WHAT DO I NEED TO KNOW ABOUT WINTERIZING
Winterization, i.e., shutting off the water to your house, is extremely vital, as this area of Washington State can get very cold, and has a frostline of perhaps eighteen inches or more. Needless to say, this is a recipe for pipes to freeze and break. During the 2013 winter alone, four houses within Sun Cove suffered major water damage from these leakages. Simply shutting off the water at the meter or at the shutoff within your own house could potentially save you thousands of dollars.
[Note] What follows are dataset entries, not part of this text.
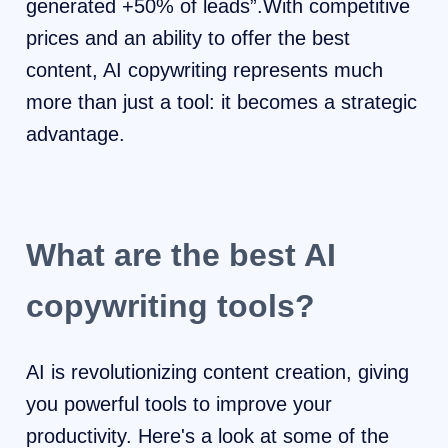
generated +50% of leads”.With competitive
prices and an ability to offer the best
content, AI copywriting represents much
more than just a tool: it becomes a strategic
advantage.
What are the best AI
copywriting tools?
AI is revolutionizing content creation, giving
you powerful tools to improve your
productivity. Here's a look at some of the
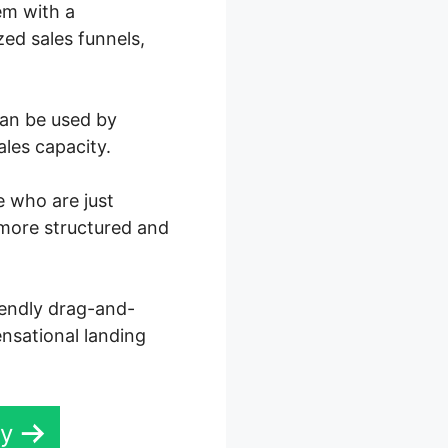
em with a
ed sales funnels,
can be used by
ales capacity.
e who are just
 more structured and
iendly drag-and-
ensational landing
ay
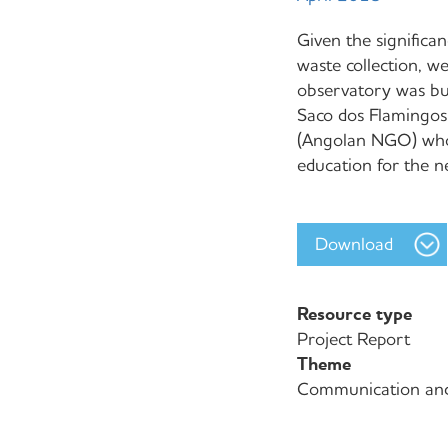
Given the significan
waste collection, we
observatory was bui
Saco dos Flamingos
(Angolan NGO) whos
education for the 
Download
Resource type
Project Report
Theme
Communication an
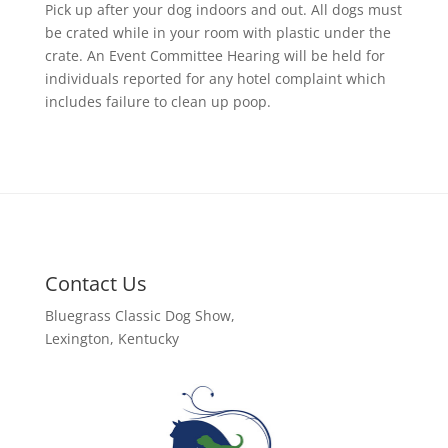
Pick up after your dog indoors and out. All dogs must
be crated while in your room with plastic under the
crate. An Event Committee Hearing will be held for
individuals reported for any hotel complaint which
includes failure to clean up poop.
Contact Us
Bluegrass Classic Dog Show,
Lexington, Kentucky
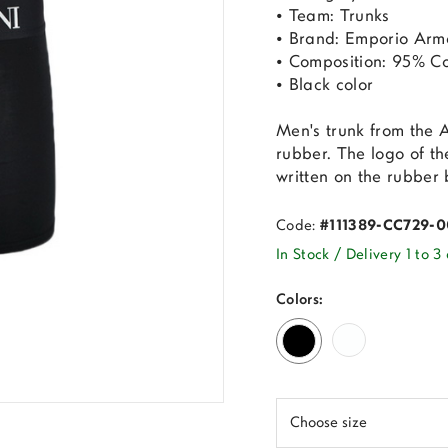
• Team: Trunks
• Brand: Emporio Arm
• Composition: 95% Co
• Black color
Men's trunk from the 
rubber. The logo of t
written on the rubber
Code:
#111389-CC729-
In Stock / Delivery 1 to 3
Colors:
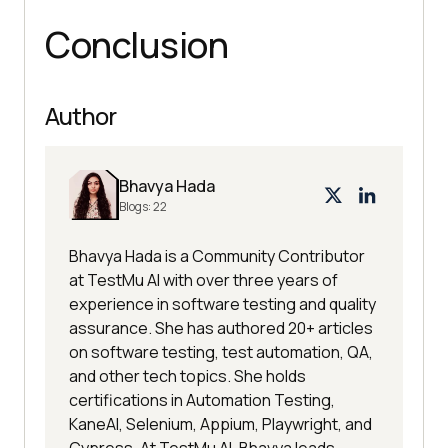
Conclusion
Author
Bhavya Hada
Blogs:
22
Bhavya Hada is a Community Contributor
at TestMu AI with over three years of
experience in software testing and quality
assurance. She has authored 20+ articles
on software testing, test automation, QA,
and other tech topics. She holds
certifications in Automation Testing,
KaneAI, Selenium, Appium, Playwright, and
Cypress. At TestMu AI, Bhavya leads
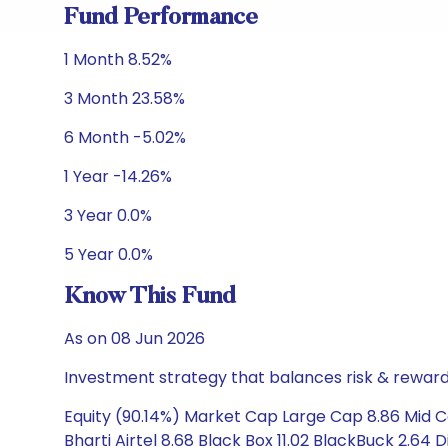
Fund Performance
1 Month 8.52%
3 Month 23.58%
6 Month -5.02%
1 Year -14.26%
3 Year 0.0%
5 Year 0.0%
Know This Fund
As on 08 Jun 2026
Investment strategy that balances risk & reward 
Equity (90.14%) Market Cap Large Cap 8.86 Mid 
Bharti Airtel 8.68 Black Box 11.02 BlackBuck 2.64 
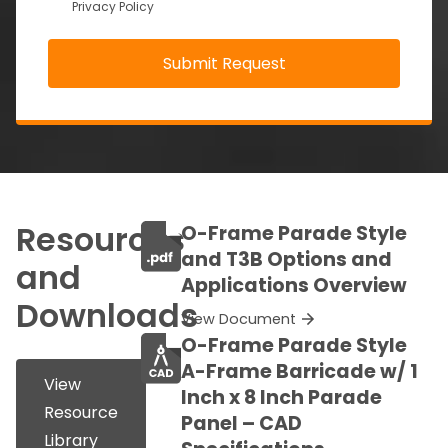
Privacy Policy
Resources
O-Frame Parade Style
and T3B Options and
and
Applications Overview
Downloads
View Document
O-Frame Parade Style
A-Frame Barricade w/ 1
View
Inch x 8 Inch Parade
Resource
Panel – CAD
Library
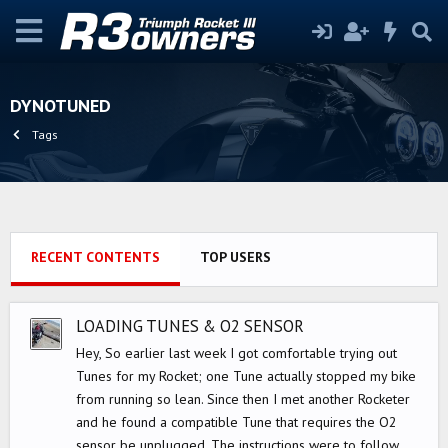
DYNOTUNED
Tags
RECENT CONTENTS
TOP USERS
LOADING TUNES & O2 SENSOR
Hey, So earlier last week I got comfortable trying out
Tunes for my Rocket; one Tune actually stopped my bike
from running so lean. Since then I met another Rocketer
and he found a compatible Tune that requires the O2
sensor be unplugged. The instructions were to follow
WHY DOES SUN COVE USE CHLORINE?
Although chlorine can be dangerous is its own right it is the most useful form of disinfection known to the water industry. It is the only method with which we can test for a “residual” content left within the water. The residual is the amount of chlorine left after the rest of the chlorine has been 'eaten up' by its job of disinfection; therefore, being able to detect a residual means that there was enough chlorine in the water to be effective, and then some. Sun Cove’s chlorination program is routinely monitored, adjusted and kept at the lowest possible useful level. This level is likely far lower than the average city’s water system.
DOES SUN COVE ADD OTHER CHEMICALS TO THE WATER?
No. Chlorine is all that is necessary regarding disinfection. Although Sun Cove utilizes ground water, its mineral content (excessive calcium content, buildup etc.) seems to be low enough that it does not require chemical correction. Sun Cove has never had a problem with excessive lead or copper and does not fluoridate water.
WHAT IS THE YELLOW LOCKING DEVICE IN SOME VAULTS?
This is a US customs shipping plug that is used to lock any meter connections that either do not have a meter installed, as no one has paid a connection fee, or that have required a mandatory water shut off. Sun Cove regulations issue penalties for unauthorized removal of these plugs.